Profondément nihiliste et torturé, The Bunny Game affiche une mise en scène âpre, scabreuse et souvent déroutante, à l'image de sa bande son dissonante, sur fond de musique trash et cacophonique. A cela, s'ajoutent une succession d'images violentes, de priapées obscènes et libidineuses multipliant les gros plans sur le visage et les yeux ulcérés de son héroïne.

A tel point que le film côtoie souvent la frénésie et la crise d'épilepsie. Clairement, Adam Rehmier cherche à choquer, à délivrer la claque annoncée et à décontenancer le spectateur. En vain. 
Evidemment, le long-métrage passe à la vitesse supérieure avec l'arrivée de son camionneur psychopathe et pervers. Entre les mains de ce criminel, la jeune femme subit tous les satyriasis de ce malade "dézingué du bulbe".
A partir de là, la jeune actrice Rodleen Getsic s'époumone, tintinnabule, éclate en sanglots, supplie son tortionnaire et se confit peu à peu dans la neurasthénie mentale. 
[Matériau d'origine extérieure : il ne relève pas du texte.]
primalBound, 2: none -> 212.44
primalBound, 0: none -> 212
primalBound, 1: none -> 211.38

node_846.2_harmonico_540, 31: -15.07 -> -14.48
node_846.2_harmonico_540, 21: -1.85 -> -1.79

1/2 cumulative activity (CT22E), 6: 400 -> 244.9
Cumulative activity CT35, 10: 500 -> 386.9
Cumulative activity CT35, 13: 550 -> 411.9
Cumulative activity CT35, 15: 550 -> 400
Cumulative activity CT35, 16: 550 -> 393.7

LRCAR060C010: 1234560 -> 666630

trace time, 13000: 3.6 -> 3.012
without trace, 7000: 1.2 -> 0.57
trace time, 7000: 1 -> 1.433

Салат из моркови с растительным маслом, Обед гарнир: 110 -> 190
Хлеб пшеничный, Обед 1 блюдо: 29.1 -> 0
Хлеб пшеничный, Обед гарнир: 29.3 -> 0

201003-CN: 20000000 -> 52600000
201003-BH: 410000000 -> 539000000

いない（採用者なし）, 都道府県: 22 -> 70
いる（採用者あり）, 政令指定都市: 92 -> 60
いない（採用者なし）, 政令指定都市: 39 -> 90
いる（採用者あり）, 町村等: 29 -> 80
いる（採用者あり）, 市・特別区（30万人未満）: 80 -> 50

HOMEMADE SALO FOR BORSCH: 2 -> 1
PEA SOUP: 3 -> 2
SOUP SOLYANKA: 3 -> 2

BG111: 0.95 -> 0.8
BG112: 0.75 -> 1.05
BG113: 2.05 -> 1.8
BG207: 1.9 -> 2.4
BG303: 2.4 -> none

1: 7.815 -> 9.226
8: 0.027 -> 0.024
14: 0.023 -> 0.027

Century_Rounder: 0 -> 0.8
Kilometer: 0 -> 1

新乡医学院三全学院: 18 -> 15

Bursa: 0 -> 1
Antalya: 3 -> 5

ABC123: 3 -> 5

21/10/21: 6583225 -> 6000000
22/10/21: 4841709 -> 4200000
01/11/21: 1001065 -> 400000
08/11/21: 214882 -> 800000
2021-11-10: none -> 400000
Pourtant, rien n'y fait. Tous ces effets sonores, tous ces flash en gros plan sur le visage éploré de la junkie ne parviennent jamais à susciter la moindre empathie pour la victime.
Pire encore, ce montage (encore une fois) frénétique ne réussit qu'à provoquer la nausée et d'intenses céphalées. A la fois racoleur et outrancier, The Bunny Game ne justifie son visionnage que pour la performance de son actrice principale. Mais clairement, le film n'est pas l'uppercut annoncé. Loin de là.